How long have you been practicing martial arts?
I started when I was 15 years old. Now it's been nearly 50 years. At first I learned Shaolin boxing for health reasons, then I went through the teachings of Xingyi Quan and Bagua Zhang (the two styles are often categorized as internal boxing).
What brought you to Cameroon?
I stayed in Cameroon in 1988 and 1989 at the invitation of a construction company under the Chinese Ministry of Railways. Some Cameroonians [where I was] who were practicing martial arts wanted to learn wushu. But at the time there was only one Chinese cook who knew some martial arts, and he himself admitted that he was an amateur. So they asked me to teach.
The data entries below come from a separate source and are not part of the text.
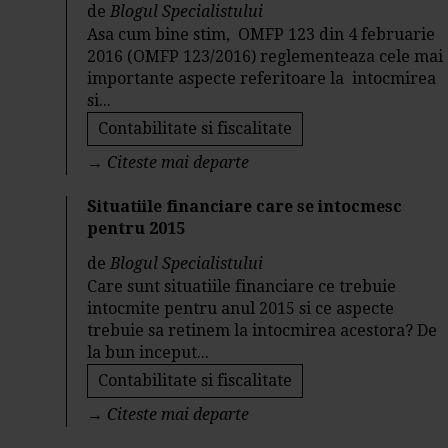
de
Blogul Specialistului
Asa cum bine stim, OMFP 123 din 4 februarie
2016 (OMFP 123/2016) reglementeaza cele mai
importante aspecte referitoare la intocmirea
si...
Contabilitate si fiscalitate
→
Citeste mai departe
Situatiile financiare care se intocmesc
pentru 2015
de
Blogul Specialistului
Care sunt situatiile financiare ce trebuie
intocmite pentru anul 2015 si ce aspecte
trebuie sa retinem la intocmirea acestora? De
la bun inceput...
Contabilitate si fiscalitate
→
Citeste mai departe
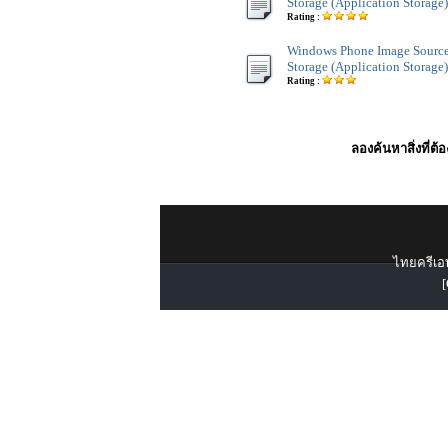
Storage (Application Storage)
Rating :
Windows Phone Image Source
Storage (Application Storage)
Rating :
ลองค้นหาสิ่งที่ต้
ไทยครีเอท
[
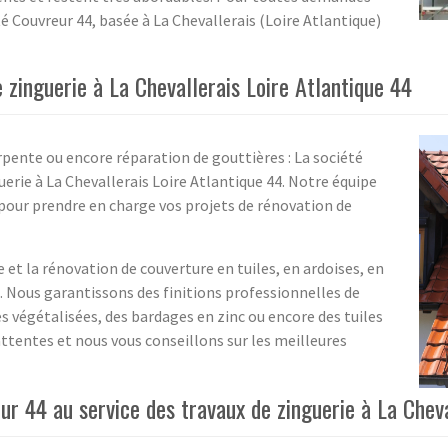
té Couvreur 44, basée à La Chevallerais (Loire Atlantique)
e zinguerie à La Chevallerais Loire Atlantique 44
pente ou encore réparation de gouttières : La société
erie à La Chevallerais Loire Atlantique 44. Notre équipe
 pour prendre en charge vos projets de rénovation de
et la rénovation de couverture en tuiles, en ardoises, en
. Nous garantissons des finitions professionnelles de
s végétalisées, des bardages en zinc ou encore des tuiles
tentes et nous vous conseillons sur les meilleures
r 44 au service des travaux de zinguerie à La Cheva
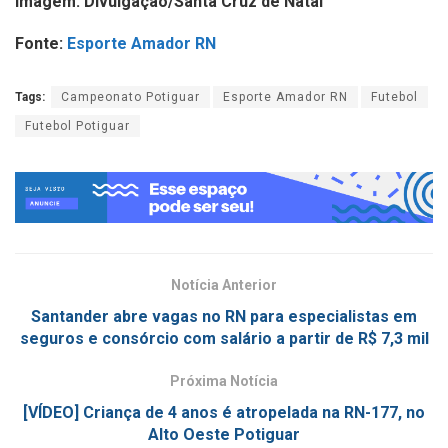
Imagem: Divulgação/Santa Cruz de Natal
Fonte:
Esporte Amador RN
Tags:
Campeonato Potiguar
Esporte Amador RN
Futebol
Futebol Potiguar
Notícia Anterior
Santander abre vagas no RN para especialistas em
seguros e consórcio com salário a partir de R$ 7,3 mil
Próxima Notícia
[VÍDEO] Criança de 4 anos é atropelada na RN-177, no
Alto Oeste Potiguar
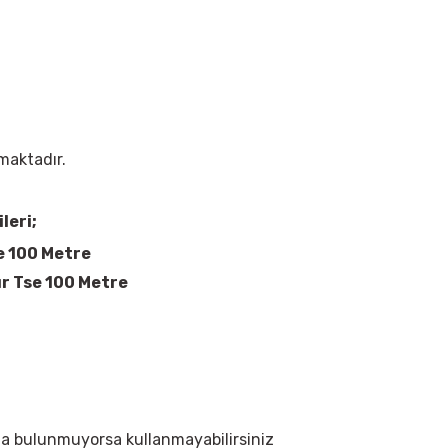
maktadır.
leri;
e 100 Metre
ır Tse 100 Metre
nızda bulunmuyorsa kullanmayabilirsiniz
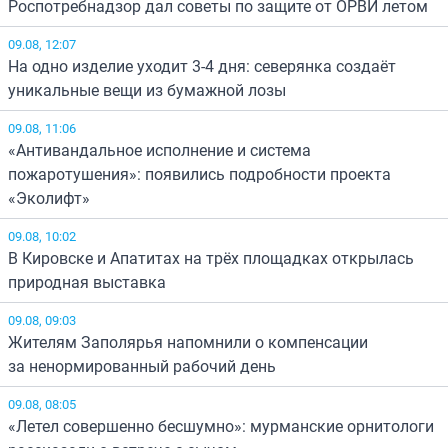
Роспотребнадзор дал советы по защите от ОРВИ летом
09.08, 12:07
На одно изделие уходит 3-4 дня: северянка создаёт
уникальные вещи из бумажной лозы
09.08, 11:06
«Антивандальное исполнение и система
пожаротушения»: появились подробности проекта
«Эколифт»
09.08, 10:02
В Кировске и Апатитах на трёх площадках открылась
природная выставка
09.08, 09:03
Жителям Заполярья напомнили о компенсации
за ненормированный рабочий день
09.08, 08:05
«Летел совершенно бесшумно»: мурманские орнитологи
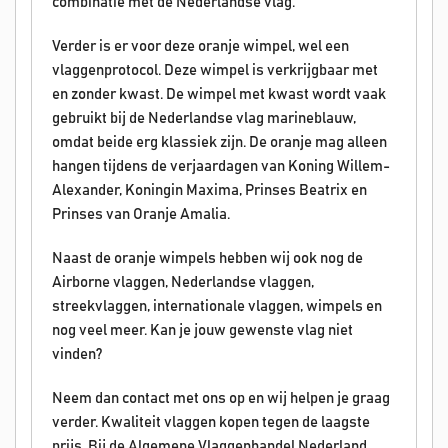
combinatie met de Nederlandse vlag.
Verder is er voor deze oranje wimpel, wel een
vlaggenprotocol. Deze wimpel is verkrijgbaar met
en zonder kwast. De wimpel met kwast wordt vaak
gebruikt bij de Nederlandse vlag marineblauw,
omdat beide erg klassiek zijn. De oranje mag alleen
hangen tijdens de verjaardagen van Koning Willem-
Alexander, Koningin Maxima, Prinses Beatrix en
Prinses van Oranje Amalia.
Naast de oranje wimpels hebben wij ook nog de
Airborne vlaggen, Nederlandse vlaggen,
streekvlaggen, internationale vlaggen, wimpels en
nog veel meer. Kan je jouw gewenste vlag niet
vinden?
Neem dan contact met ons op en wij helpen je graag
verder. Kwaliteit vlaggen kopen tegen de laagste
prijs. Bij de Algemene Vlaggenhandel Nederland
How well known were Chinese martial arts there at that time? How did you teach your students?
At that time, Cameroonians only knew about Japanese martial arts: aikido, karate, judo. But after they watched the films of Bruce Lee, they admired Chinese martial arts. In the street when children saw a Chinese person, they would run to him and shout, "Chinese! Kungfu!"
I was the first person to introduce Chinese martial arts to that country. I taught at the club Kamikaze and I decided to divide the course into three classes: Shaolin boxing for children and adolescents, self-defense for adults, and taijiquan for older people. My students were practicing very seriously. They were very good at sports in Cameroon.
Wasn't it difficult to teach people who did not speak your language?
At first there was an interpreter who accompanied me all the time, then I started to learn some French for my classes. But there are also Chinese words that my students eventually learned to understand, and it was not necessary to translate.
For you, how do you understand the teaching of Chinese martial arts?
It's not just sports. Behind the physical practice, there is a system of thought about human beings that is directly inherited from Chinese philosophy and traditional Chinese medicine. This, the system, is also sometimes a barrier to the teaching, because not everyone studies what is inside [the moves] – not to mention the language barrier.